周囲の女連中からすると、猿顔の庄助のお陰で、喜三郎は、何倍も苦み走った色男に見えるらしい。
「吉原いうたら、わし、仮宅のほうへ、だいぶ通うてますねんでぇ」
庄助の目が急に輝き出す。
「俺は、けばけばしくて、嘘で固めた夢なんて要らねえよ」
喜三郎は、喉にひっかかったものを吐き出すように言った。
「そやけど、黛っちゅう花魁は、えらい別嬪でしたがなぁ」
庄助が、短めの鼻の下を、可笑しいほど長く伸ばした。
「そういや、そんな名前だったっけな」
聞き分けのない馬鹿な女郎という印象しか残っていなかった。
「えええーっ。な、な、なんとー」
庄助が呆れ顔で、芝居がかった所作を見せた。
「総籬(大見世)の佐野槌屋の、呼び出し昼三金一両。黛花魁の名前を忘れるたあ、喜三郎兄ぃの石部金吉金兜は筋金入りでっせぇ」
地震のおりの、激しい苛立ちが、昨日のように、ありありと思い出された。
「いったい何様だと思ってやがる。救い出してやったのに、礼を言うどころか、亡八夫婦のことを案じて上の空たあ、思い出しても向かっ腹が立つ」
喜三郎は土間に唾を吐いた。
「女郎の駆け引きやら、つれなさがまた、通人の心を掴むのと
庄助は、黛の肩を持ち、ずれた返答をよこした。
「享保のころ、名妓と謳われ、お大名さま相手でもひけを取らなかったという、高尾太夫や薄雲太夫の時代ならいざ知らず。今じゃ、太夫も格子もいねえ。花魁たって、もとはたかが散茶女郎じゃねえか。ま、遊び女に腹を立てるほどのことじゃねえか」
喜三郎は、頬の引き攣りを押さえるように、掌でぴたぴたと叩いた。
ちなみに、散茶とは、寛文の頃、江戸各所の風呂屋の湯女などの私娼が、幕府によって吉原に強制的に送り込まれて女郎になったものをいう。

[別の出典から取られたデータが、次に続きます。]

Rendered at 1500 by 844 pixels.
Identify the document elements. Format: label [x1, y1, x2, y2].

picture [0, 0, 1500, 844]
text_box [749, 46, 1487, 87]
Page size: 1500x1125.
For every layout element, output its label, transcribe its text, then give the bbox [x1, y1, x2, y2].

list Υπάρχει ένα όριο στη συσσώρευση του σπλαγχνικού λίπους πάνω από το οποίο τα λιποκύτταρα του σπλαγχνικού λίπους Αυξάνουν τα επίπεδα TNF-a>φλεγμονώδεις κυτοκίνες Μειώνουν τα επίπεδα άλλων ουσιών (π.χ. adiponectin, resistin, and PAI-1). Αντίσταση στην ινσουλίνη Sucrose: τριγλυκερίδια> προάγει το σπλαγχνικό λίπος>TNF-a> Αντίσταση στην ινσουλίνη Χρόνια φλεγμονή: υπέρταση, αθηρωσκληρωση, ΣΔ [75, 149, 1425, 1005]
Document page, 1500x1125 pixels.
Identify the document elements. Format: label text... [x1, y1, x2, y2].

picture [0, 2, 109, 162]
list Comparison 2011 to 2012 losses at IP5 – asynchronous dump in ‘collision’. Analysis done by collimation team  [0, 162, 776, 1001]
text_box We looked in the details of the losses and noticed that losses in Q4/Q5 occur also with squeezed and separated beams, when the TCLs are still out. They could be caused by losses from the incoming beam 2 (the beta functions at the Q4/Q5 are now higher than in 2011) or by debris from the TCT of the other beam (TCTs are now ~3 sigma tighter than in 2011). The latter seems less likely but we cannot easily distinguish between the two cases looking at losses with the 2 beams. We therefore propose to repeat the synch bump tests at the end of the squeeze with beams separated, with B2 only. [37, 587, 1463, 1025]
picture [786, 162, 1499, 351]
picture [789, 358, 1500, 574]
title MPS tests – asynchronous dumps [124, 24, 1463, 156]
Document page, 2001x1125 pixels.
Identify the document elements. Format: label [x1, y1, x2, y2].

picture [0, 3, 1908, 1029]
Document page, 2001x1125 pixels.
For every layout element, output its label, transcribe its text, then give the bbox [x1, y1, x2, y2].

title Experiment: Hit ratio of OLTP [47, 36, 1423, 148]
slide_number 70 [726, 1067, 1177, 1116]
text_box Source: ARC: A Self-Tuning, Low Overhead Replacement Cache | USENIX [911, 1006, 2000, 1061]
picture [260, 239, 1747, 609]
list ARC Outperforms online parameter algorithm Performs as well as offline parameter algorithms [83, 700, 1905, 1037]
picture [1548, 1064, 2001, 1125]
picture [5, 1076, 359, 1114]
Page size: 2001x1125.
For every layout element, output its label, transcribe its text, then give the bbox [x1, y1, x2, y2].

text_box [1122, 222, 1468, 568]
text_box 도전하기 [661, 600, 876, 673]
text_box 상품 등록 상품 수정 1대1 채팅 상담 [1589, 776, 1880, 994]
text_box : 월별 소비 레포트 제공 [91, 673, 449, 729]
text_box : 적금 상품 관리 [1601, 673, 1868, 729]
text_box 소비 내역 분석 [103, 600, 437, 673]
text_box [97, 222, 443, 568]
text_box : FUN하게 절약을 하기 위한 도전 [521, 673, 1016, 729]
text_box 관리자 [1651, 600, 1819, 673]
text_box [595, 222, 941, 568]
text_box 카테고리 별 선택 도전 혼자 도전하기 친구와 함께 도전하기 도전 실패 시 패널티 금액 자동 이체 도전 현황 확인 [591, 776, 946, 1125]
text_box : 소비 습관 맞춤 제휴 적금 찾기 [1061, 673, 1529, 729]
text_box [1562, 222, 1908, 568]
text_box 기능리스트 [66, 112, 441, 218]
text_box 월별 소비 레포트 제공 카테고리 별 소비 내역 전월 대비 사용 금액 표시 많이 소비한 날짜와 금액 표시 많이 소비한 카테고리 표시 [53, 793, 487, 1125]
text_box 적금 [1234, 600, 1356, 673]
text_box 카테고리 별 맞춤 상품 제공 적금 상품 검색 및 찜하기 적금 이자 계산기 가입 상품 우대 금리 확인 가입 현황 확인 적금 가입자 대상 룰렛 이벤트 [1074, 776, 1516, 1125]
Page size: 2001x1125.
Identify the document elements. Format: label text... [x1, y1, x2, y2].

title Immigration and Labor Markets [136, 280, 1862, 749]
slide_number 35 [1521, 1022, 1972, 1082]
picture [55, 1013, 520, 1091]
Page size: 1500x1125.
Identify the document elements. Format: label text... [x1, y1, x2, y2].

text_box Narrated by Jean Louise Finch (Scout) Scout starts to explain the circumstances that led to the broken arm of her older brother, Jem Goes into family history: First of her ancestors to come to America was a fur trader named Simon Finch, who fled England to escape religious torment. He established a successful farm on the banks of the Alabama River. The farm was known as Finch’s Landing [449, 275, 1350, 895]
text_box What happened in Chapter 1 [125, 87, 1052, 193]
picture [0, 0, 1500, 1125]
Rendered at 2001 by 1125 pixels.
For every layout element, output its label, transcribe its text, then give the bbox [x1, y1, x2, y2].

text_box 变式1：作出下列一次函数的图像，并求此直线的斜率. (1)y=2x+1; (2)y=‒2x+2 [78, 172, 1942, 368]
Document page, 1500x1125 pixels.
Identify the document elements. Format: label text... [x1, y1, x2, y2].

「そない言うたら、兄ぃは、あの晩かて、女郎と遊ばはらへんかったんでしたなぁ。もったいない。わっしが二十八で、兄ぃかて、まだ三十一や。精気みなぎってるはずやのに、きれいどころを目の前にして、なんとも思わはらへんかったんでっかいなぁ」
あの晩、小日向屋の金で女郎をあてがわれたが、喜三郎だけは女を抱かなかった。
「やっぱし、その……。何でっかいなあ」
庄助は、意味ありげな笑みを浮かべた。
「兄ぃは、姉さん女房のお秀さんに〝義理立て〟でっかいな。そらまあ、去年の四月に夫婦にならはったばっかしでっからな」
大柄で、お世辞にも美しいとも可愛いともいえぬ、お秀の顔が、目に浮かんだ。
「馬鹿。そんなはずあるかい。あん時ゃ、お秀は、大坂の家に留守居をしていて、吉原行きを知るよしもなかったんでえ。気兼ねなんぞするもんかい」
喜三郎は、きっぱりと言い切った。
「へえへえ。そうでっかいなー」
庄助は、笑いを堪えている。まだ冷やかし半分である。
「頭ン中の一番の関心が、女、ってえ、庄助に、説明してもわからねえよ」
喜三郎は、態と臭く、ぷいと横を向いた。
「お師匠さま。こりゃまた、失礼つかまつりましたでござりまする」
庄助が、大袈裟に自分の額を、小ぶりな掌で叩いた。
「あの日、吉原のあちこちで、ずっと似面絵(似顔絵)を描いてたおかげで、今度の人形作りに、大いに役立ったってえわけだ」
喜三郎の生人形は、写実が命である。
実在の人の顔や体つきを、そっくりそのまま人形に写し替えるのだ。
若い頃に絵の修業をしていた喜三郎は、花魁、新造、禿、女芸者に遣り手といった女たちから、見世番、風呂番、不寝番の男まで……。
吉原に生きる種々雑多な人々の顔形を、あれこれ漉き返しの紙に模写して、暇を潰した。
大地震のどさくさで、絵の大半は無くしたが、きっちり頭の中の箪笥の引き出しにしまい込んである。
「吉原なんてところは、俺らが行くとこじゃねえ。庄助も、吉原って怪物に魅入られねえうちに、大概にしねえと……」
言わずもがなな小言を垂れながら、喜三郎は、小屋の入口へと戻り始めた。
「〝奥山〟でも一等地も一等地に陣取ってるわけでっからな。わっしらも、たいしたもんでんがなー」
庄助が、話の矛先を変えながら、喜三郎を追い抜いて先に立った。